January 1999 marked the birth of Mystic Wolmar who was on reasonably good form that year, although the prediction that the chairmanship of the SRA would go to someone with Labour party connections proved way off the mark with the appointment of Sir Alastair Morton. Two years later, despite a string of correct predictions – Labour to win a majority of 130 seats – I bravely suggested that Peter Mandelson would end up a transport secretary. Thank God we escaped that fate, or presumably the goods yards would be filling up with trains from China .

Later that year I was launching another forlorn campaign, hoping that the Thameslink 2000 would get built at least by 2004. Naively, I presumed that was what the creation of the SRA had been about.

I end on the worst furore I caused. I wrote a column suggesting the railway should welcome ‘bustitution’ which could be a way of improving public transport in some areas. I won’t get into the debate again, but suffice to say that this article engendered more hate mail than all my other columns put together.

Seriously, though, the most interesting point about looking back over these columns is while they got the tone of scepticism about privatisation was right, they missed the mark in two important ways. Nowhere, though, is there any suggestion of how expensive the privatisation and fragmentation would prove to be for the taxpayer. If I had suggested at the time that the railways would be costing two or three times as much as under BR, there would have been raucous laughter from the industry and politicians. On safety, too, I reckon I underplayed the issue. The string of major accidents were caused by the way the industry was broken up and there is little hint that I understood that prior to their occurrence.
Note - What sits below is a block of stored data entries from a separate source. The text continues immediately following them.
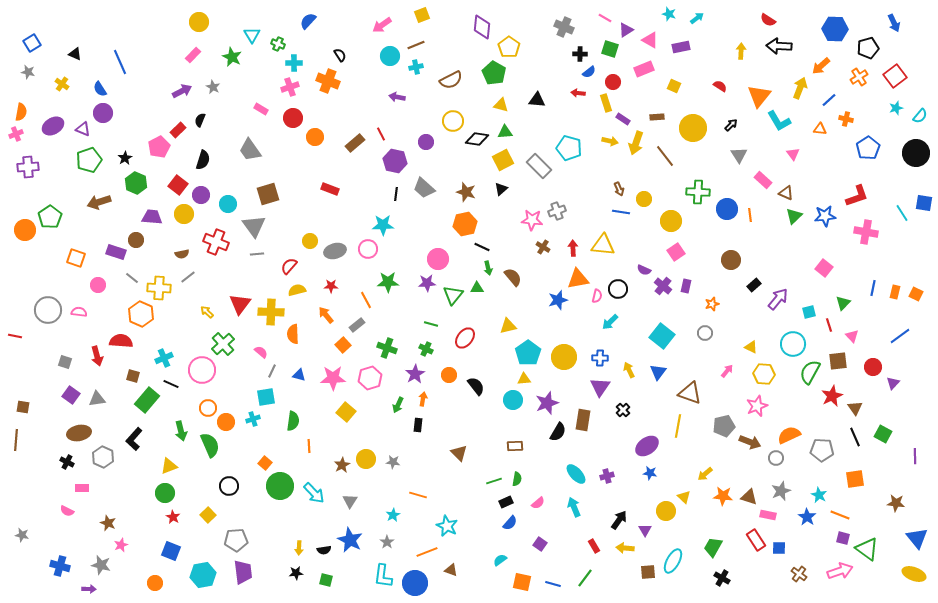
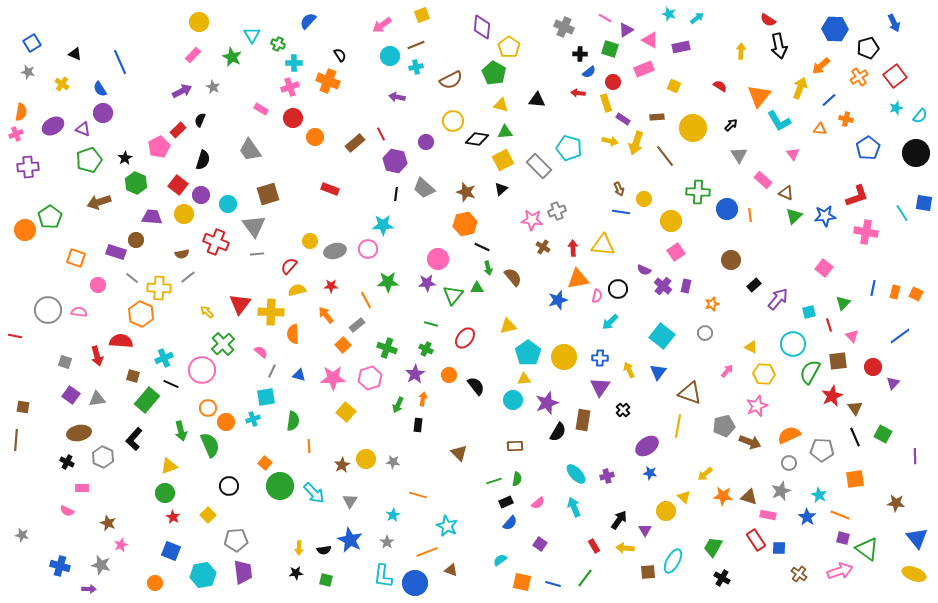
black arrow at (779, 46): rotated 105 degrees counterclockwise
gray circle at (776, 458): moved 13 px right, 5 px down
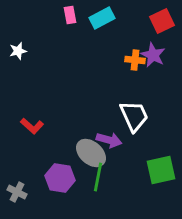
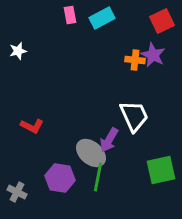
red L-shape: rotated 15 degrees counterclockwise
purple arrow: rotated 105 degrees clockwise
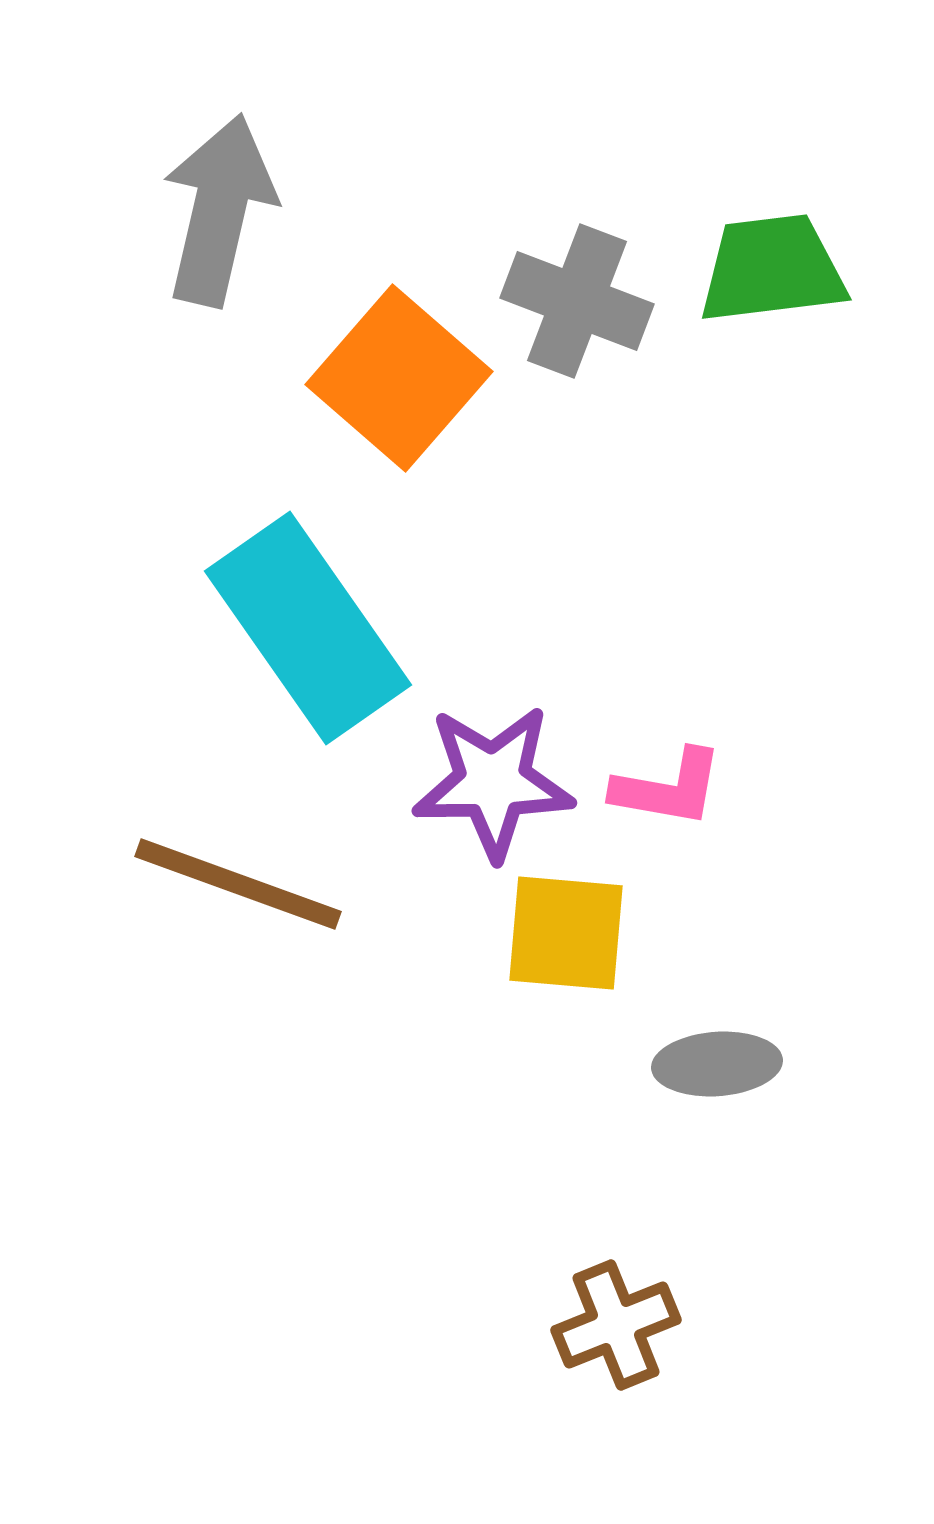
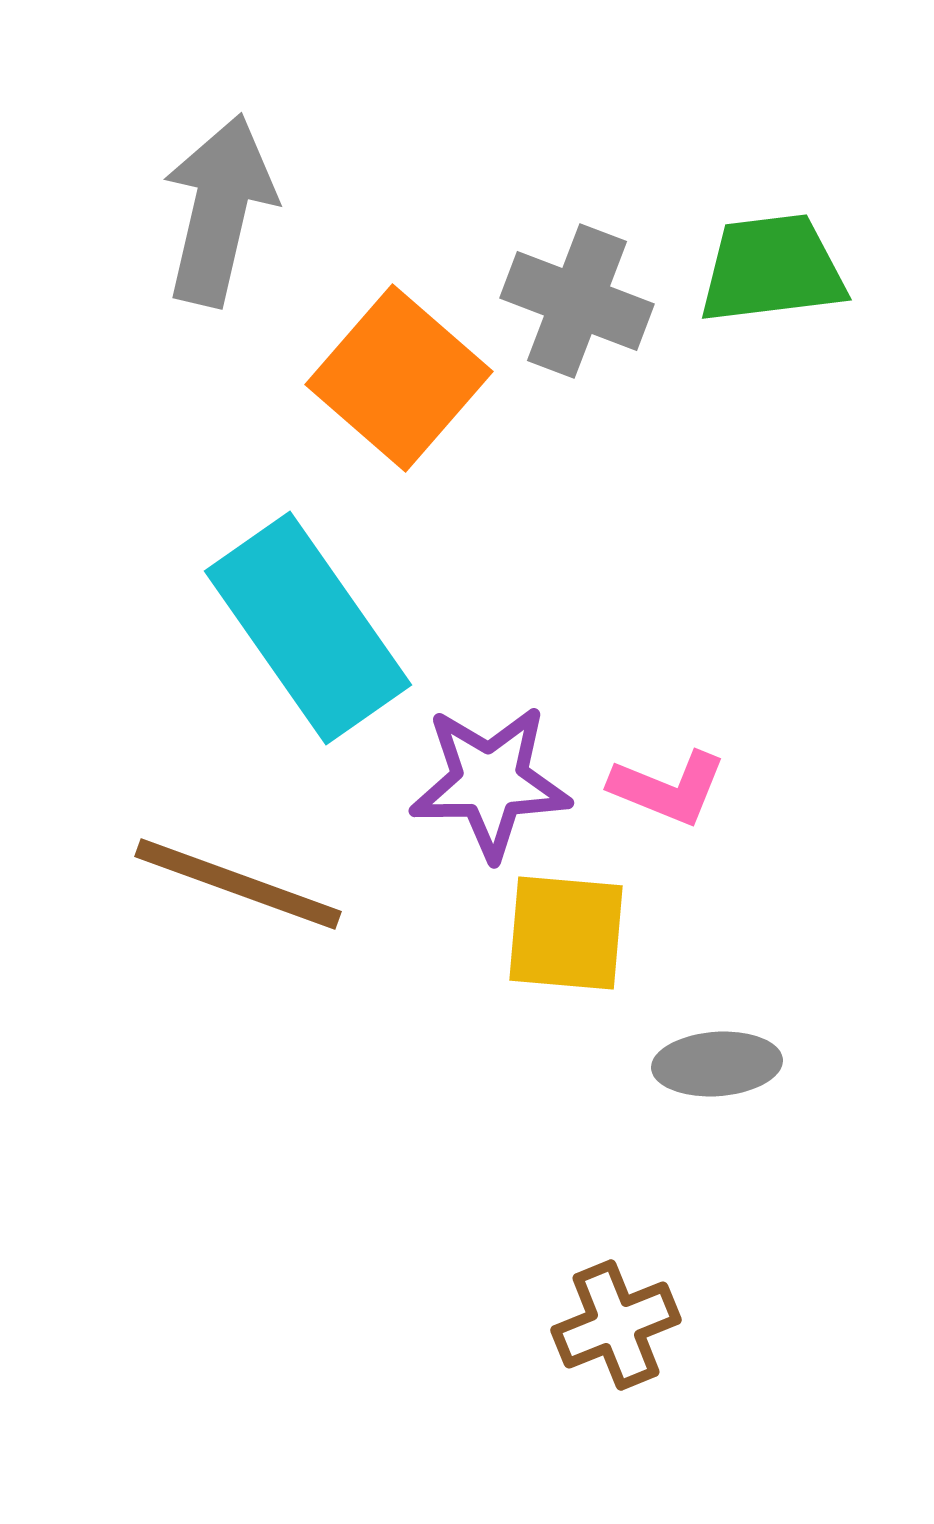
purple star: moved 3 px left
pink L-shape: rotated 12 degrees clockwise
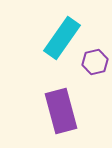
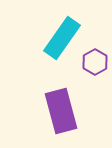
purple hexagon: rotated 15 degrees counterclockwise
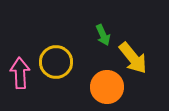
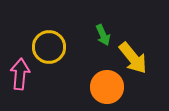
yellow circle: moved 7 px left, 15 px up
pink arrow: moved 1 px down; rotated 8 degrees clockwise
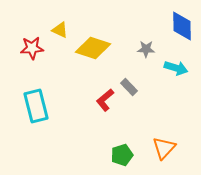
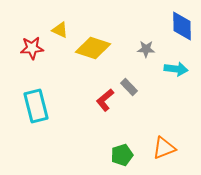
cyan arrow: moved 1 px down; rotated 10 degrees counterclockwise
orange triangle: rotated 25 degrees clockwise
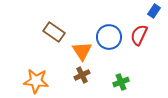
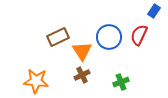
brown rectangle: moved 4 px right, 5 px down; rotated 60 degrees counterclockwise
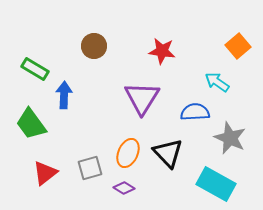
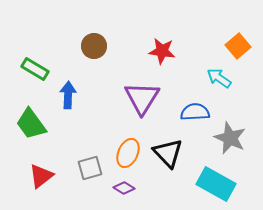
cyan arrow: moved 2 px right, 4 px up
blue arrow: moved 4 px right
red triangle: moved 4 px left, 3 px down
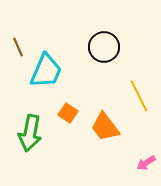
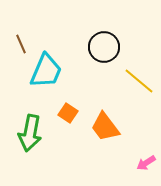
brown line: moved 3 px right, 3 px up
yellow line: moved 15 px up; rotated 24 degrees counterclockwise
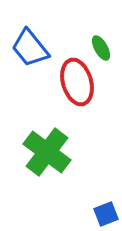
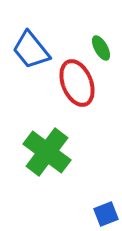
blue trapezoid: moved 1 px right, 2 px down
red ellipse: moved 1 px down; rotated 6 degrees counterclockwise
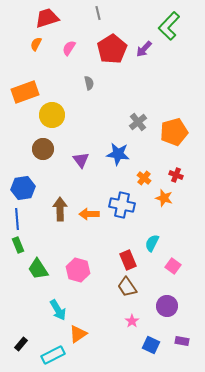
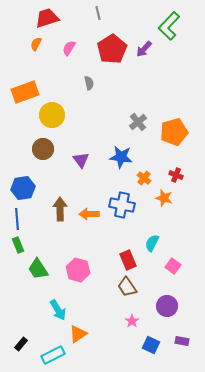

On the other hand, I was too sceptical about the industry’s ability to attract extra passengers. As the Association of Train Operating Companies has pointed out again this week, the numbers using the railways have risen more than expected but the cost, in terms of extra subsidy, has been astronomical.

Let me, therefore, make one prediction for the next 10 years. The focus of rail policy will be attempting to bring that subsidy figure down rather than boosting the number of passengers. And if that means that the structure has to change again, then that is what the government will do. The next ten years will see almost as much change as the previous decade and much of it will not be for the better.